What does “enhancing life” mean for you?
To me, enhancement and sustainability operate together. Etymologies are helpful here. “Enhance” can be traced back to the Latin and French verbs: “to make high, or to raise up.” “Sustain” is also from the Latin and French: “to hold up from below, or to bear the weigh of.”
So sustaining and enhancing are two sides of the same coin. Sustaining can seem like it has to do with basic survival and enhancement can seem like a luxury—what do we need beyond what we need to survive—but I think that’s a false dichotomy. Human beings by their nature are always seeking to enhance life and not just to survive.
What do you think Enhancing Life Studies can offer your discipline, and why?
From the perspective of environmental ethics, it offers a tremendous amount of food for thought. Take the idea of “life.” Environmental ethics compels us to ask: What life is being enhanced, for whom, and under what conditions? What happens when the enhancement of life for human beings means the non-enhancement or even destruction of other forms of life? Does enhancement involve the sacrifice of some life forms for the sake of others? Those difficult questions of competition among life forms for survival— which is already a central concern of environmental ethics—can be applied to questions about enhancement as well. Enhancing Life Studies can help expand environmental ethical thinking beyond a preoccupation with endangerments to life, to questions about what truly enhances life as well.
How do public conversations shape your work? What are you hoping to offer those conversations?
People often dismiss sustainability as just another form of green environmentalism, whereas I think there’s a lot more at stake in the way we talk about sustainability. It’s far more than another plea for recycling. So I suppose I want to offer some analytic depth.

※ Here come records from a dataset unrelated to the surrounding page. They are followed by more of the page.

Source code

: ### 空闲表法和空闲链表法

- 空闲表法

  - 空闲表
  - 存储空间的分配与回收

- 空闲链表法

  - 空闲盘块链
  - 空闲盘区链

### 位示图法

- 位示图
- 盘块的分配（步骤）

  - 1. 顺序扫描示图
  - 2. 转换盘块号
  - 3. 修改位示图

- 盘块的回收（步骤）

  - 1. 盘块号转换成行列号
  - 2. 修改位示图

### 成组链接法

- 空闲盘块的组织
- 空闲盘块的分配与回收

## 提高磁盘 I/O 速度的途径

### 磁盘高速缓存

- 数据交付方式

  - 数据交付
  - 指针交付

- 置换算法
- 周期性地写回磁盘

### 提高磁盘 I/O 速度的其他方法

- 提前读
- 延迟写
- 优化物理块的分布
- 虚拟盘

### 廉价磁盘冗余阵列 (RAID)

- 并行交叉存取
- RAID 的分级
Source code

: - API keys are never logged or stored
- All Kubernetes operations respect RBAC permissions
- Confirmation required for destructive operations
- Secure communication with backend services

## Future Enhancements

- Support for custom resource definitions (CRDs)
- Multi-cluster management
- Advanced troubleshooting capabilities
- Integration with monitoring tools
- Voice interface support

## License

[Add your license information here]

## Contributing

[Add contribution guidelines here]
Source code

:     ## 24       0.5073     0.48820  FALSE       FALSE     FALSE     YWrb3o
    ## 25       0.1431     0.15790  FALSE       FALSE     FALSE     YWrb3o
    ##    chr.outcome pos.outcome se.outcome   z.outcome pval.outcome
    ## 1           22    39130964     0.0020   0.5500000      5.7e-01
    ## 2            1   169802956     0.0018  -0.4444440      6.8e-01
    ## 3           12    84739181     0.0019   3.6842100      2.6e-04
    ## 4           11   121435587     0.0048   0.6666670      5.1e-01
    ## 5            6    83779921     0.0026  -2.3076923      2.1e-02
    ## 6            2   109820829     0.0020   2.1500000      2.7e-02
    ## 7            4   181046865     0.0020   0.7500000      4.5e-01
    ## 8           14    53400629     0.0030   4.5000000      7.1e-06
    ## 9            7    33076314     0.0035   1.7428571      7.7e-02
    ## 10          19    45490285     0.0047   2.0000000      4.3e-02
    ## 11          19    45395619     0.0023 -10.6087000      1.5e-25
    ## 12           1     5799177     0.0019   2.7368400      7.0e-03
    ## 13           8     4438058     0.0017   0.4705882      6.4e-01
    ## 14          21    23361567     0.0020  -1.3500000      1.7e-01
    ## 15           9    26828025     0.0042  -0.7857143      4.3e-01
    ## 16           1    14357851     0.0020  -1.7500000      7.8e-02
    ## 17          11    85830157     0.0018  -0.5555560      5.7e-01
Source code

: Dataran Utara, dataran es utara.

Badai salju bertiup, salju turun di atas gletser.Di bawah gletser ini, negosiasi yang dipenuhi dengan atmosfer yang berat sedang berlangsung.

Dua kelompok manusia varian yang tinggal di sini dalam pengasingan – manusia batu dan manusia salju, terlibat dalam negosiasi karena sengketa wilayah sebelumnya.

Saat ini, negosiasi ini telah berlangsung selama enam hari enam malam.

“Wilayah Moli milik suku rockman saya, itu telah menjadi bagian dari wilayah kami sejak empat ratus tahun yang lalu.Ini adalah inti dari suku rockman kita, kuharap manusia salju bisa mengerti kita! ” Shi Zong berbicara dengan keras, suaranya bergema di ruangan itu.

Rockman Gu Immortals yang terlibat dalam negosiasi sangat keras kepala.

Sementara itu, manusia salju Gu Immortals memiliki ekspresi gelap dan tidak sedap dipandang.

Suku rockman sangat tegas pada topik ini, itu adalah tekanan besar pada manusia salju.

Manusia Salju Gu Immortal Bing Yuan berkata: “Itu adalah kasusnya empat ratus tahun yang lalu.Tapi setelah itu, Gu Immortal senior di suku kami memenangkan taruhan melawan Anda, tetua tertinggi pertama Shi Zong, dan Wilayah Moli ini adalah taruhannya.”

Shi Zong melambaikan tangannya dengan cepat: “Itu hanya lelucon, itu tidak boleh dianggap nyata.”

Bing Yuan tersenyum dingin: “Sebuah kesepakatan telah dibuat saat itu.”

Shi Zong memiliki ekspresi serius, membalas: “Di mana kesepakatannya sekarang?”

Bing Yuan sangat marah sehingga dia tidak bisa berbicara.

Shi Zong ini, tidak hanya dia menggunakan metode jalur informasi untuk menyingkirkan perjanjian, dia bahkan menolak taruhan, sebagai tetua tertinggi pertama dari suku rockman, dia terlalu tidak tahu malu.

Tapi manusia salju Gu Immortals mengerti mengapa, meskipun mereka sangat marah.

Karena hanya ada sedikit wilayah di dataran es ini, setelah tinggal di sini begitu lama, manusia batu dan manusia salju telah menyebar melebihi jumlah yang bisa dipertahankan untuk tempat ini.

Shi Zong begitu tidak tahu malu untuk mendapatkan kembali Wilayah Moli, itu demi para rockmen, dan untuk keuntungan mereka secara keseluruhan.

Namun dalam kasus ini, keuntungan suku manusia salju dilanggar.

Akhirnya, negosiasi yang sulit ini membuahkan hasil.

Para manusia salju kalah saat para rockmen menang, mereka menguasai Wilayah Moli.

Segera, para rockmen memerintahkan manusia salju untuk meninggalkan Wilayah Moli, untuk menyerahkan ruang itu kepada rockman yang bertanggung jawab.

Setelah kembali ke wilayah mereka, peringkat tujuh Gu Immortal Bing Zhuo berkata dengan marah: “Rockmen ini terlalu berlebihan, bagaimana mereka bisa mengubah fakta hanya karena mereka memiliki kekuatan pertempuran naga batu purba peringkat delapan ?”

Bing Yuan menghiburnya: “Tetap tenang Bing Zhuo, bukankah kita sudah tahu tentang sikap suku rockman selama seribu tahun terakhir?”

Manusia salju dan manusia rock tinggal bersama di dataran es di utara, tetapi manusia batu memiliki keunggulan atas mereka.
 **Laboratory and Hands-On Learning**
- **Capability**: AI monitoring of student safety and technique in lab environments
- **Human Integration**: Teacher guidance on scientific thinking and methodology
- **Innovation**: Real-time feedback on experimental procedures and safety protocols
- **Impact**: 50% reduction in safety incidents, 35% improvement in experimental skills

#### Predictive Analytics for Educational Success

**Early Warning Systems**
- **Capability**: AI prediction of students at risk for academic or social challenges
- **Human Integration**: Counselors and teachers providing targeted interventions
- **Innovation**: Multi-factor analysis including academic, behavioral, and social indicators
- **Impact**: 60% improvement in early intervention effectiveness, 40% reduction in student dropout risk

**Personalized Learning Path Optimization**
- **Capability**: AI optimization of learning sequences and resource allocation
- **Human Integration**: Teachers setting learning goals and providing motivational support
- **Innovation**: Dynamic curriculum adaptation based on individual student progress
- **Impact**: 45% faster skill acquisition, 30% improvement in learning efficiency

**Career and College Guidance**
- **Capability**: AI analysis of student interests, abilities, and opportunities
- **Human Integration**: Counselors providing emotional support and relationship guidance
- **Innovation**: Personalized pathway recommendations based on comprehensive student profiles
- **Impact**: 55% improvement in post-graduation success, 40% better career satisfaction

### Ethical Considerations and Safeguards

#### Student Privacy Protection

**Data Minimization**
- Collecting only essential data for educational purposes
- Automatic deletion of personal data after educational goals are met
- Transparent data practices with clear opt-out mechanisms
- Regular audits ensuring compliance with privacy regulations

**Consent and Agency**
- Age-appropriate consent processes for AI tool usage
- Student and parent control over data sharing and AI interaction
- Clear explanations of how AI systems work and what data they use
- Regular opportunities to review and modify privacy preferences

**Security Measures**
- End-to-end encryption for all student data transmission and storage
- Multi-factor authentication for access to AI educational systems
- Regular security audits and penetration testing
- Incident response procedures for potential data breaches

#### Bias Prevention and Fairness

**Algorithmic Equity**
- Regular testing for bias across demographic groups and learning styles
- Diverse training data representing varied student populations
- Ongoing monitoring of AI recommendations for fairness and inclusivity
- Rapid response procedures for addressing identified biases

What gets the most attention in public conversations, often, are sustainability efforts in the corporate world and in higher education. But there are also creative initiatives that entrepreneurs and community activists are putting together, where sustainability is envisioned not just as a green project, but as something that also improves humans’ quality of life. They’re going after issues of poverty and social justice, providing jobs and economic opportunities, and creating new forms of communal interaction. Quite apart from the practical value of such projects, they represent a vision of what the good society could or should be, a “counter-world,” in the face of unprecedented challenges. We have to think about sustainability as an integrative mode for problem solving.
You don’t spend all of your time doing research and teaching! What’s your favorite place to travel, or the next place you’d like to go?
Over the past few years I’ve enjoyed going to Scandinavian countries like Sweden and Finland. The landscape and the light and the extreme conditions of those places—the hours of daylight and how dramatically they change throughout the year—have given me a very different sense of what it means to inhabit the planet. They’re also places where environmental questions are being actively debated, so I find them to be inspirational at a lot of different levels.